This post has been written by Miguel Gómez Jene, Senior Lecturer of Private International Law at the UNED (Universidad Nacional de Educación a Distancia)
On May 21st, the Spanish official Gazette (www.boe.es) published the reform of the Arbitration Act. This Act amends certain provisions concerning the Arbitration legislation (2003). From the point of view of international private law, the most significant changes involve the reallocation of competence in arbitration matters. Indeed, after the coming into force of the Reform (twenty days after its publication), the corresponding High Court of each “autonomous community” (Tribunales Superiores de Justicia de las Comunidades Autónomas) shall be competent for exequatur and annulment proceedings and appointment of arbitrators. Although this modification appears desirable, it should be noted that no appeal is possible against the judgment of the High Court resolving the exequatur or annulment proceedings. Therefore the Spanish Supreme Court has no competence to deal with arbitration matters.
The prima facie standard of review for the validity of arbitration agreements has also been affected. Specifically, the amendments concern the period to submit the objection to jurisdiction. This objection to jurisdiction shall be made in the first ten days of period to answer the claim.
The possibility of arbitration in relation to company disputes has been expressly affirmed. However two special requirements have been made. First, the introduction of the arbitration agreement in the by-laws of the company requires two thirds of the votes corresponding to shares or participations. Secondly, arbitration in company disputes must be submitted to institutional arbitration. Incomprehensibly, ad hoc arbitrations are not allowed in these matters.

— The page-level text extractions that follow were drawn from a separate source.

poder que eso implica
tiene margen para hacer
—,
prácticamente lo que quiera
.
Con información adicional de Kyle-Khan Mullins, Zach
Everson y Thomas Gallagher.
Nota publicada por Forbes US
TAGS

The Reform introduces a new regulative framework for the relationship between arbitrator and mediator. This regulation states that, unless otherwise agreed, a mediator shall not be able to become the arbitrator in the same dispute between the parties.
The expiration of a temporal limit to render an award shall not affect its validity any longer. Previously there was a six months period to render the arbitral award. Such period of time led to a contradictory case law in order to its consideration as a ground for setting aside the award. Furthermore the temporal limit was also considered a very short period of time to render an award in an international arbitration.
The reform also provides an important new amendment regarding the scope of rectification and interpretation of the award. In cases where arbitrators have decided upon matters which have not been submitted to their consideration or upon not arbitrable matters, parties may request for a rectification of “partial extra limitation” to the arbitral tribunal.
Finally, it should be noted that the Bankruptcy Act has also been amended in order to maintain the validity of the arbitral agreement in cases of declaration of bankruptcy.